TEXTE CITÉ:
⁂

On disait l'homme inamovible, protégé notamment par tous les secrets collectés par ses services d'investigation. Et pourtant, hier soir, contre toute attente écrit THE HUFFINGTON POST, le puissant patron du FBI James Comey a été brutalement débarqué par Donald Trump. Pourquoi contre toute attente ? Car personne au sein de l'administration n'avait été manifestement averti. Le principal intéressé, lui-même, l'a appris par la télévision, pensant dans un premier temps qu'il s'agissait d'un canular, révèle THE NEW YORK TIMES.

⁂

ENTRÉES:
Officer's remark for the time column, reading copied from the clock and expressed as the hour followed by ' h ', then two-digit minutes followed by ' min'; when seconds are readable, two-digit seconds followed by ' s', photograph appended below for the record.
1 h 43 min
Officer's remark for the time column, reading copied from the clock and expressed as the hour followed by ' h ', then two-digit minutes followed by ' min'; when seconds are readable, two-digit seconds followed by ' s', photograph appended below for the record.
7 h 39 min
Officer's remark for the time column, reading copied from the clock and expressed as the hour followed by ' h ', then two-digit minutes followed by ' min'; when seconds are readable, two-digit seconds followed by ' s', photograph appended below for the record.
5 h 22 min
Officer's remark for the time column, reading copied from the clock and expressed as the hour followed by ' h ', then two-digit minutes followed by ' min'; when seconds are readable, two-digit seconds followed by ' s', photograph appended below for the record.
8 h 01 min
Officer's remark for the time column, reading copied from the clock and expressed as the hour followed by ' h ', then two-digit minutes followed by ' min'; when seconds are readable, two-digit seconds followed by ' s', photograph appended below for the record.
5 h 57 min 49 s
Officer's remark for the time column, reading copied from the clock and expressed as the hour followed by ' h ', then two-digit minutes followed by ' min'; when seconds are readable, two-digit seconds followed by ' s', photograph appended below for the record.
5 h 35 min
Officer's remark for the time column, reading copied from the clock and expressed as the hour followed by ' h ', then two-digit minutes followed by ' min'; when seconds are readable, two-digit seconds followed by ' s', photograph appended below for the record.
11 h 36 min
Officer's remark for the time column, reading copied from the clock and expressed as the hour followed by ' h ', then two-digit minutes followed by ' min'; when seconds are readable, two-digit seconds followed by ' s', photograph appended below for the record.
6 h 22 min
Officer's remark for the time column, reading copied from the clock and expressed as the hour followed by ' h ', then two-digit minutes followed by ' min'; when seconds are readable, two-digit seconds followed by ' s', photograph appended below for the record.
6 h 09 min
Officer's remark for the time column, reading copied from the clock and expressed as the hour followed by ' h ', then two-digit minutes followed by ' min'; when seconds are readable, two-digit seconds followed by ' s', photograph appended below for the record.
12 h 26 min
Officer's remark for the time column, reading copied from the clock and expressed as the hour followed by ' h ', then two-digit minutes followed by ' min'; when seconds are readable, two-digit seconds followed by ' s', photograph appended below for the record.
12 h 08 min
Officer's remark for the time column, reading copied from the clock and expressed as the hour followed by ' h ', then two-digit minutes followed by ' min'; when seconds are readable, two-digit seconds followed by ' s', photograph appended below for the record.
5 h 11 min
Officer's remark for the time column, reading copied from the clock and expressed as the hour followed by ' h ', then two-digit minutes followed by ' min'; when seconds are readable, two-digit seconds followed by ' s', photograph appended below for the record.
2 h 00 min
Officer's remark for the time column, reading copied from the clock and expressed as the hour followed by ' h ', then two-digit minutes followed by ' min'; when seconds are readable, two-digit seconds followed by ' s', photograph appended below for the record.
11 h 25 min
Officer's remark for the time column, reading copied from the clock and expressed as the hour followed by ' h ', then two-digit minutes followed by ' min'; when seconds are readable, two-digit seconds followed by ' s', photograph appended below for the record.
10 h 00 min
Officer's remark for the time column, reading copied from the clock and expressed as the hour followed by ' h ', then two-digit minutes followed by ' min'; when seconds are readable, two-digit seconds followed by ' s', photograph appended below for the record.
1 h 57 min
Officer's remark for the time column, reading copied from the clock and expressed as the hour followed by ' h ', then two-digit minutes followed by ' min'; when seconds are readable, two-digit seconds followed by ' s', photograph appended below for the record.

⁂

PETIT PROBLÈME 1:
Répondez à ces questions d'après le texte cité :
(a) Qui a écarté James Comey de la tête du FBI ?
(b) Par quel moyen James Comey a-t-il appris la nouvelle ?
(c) Qu'a-t-il cru d'abord ?
PETIT PROBLÈME 2: Dressez la liste de tous les noms propres du texte cité, dans l'ordre où ils apparaissent.

CORRIGÉ 1:
(a) Donald Trump.
(b) Par la télévision.
(c) Qu'il s'agissait d'un canular.

CORRIGÉ 2: THE HUFFINGTON POST, FBI, James Comey, Donald Trump, THE NEW YORK TIMES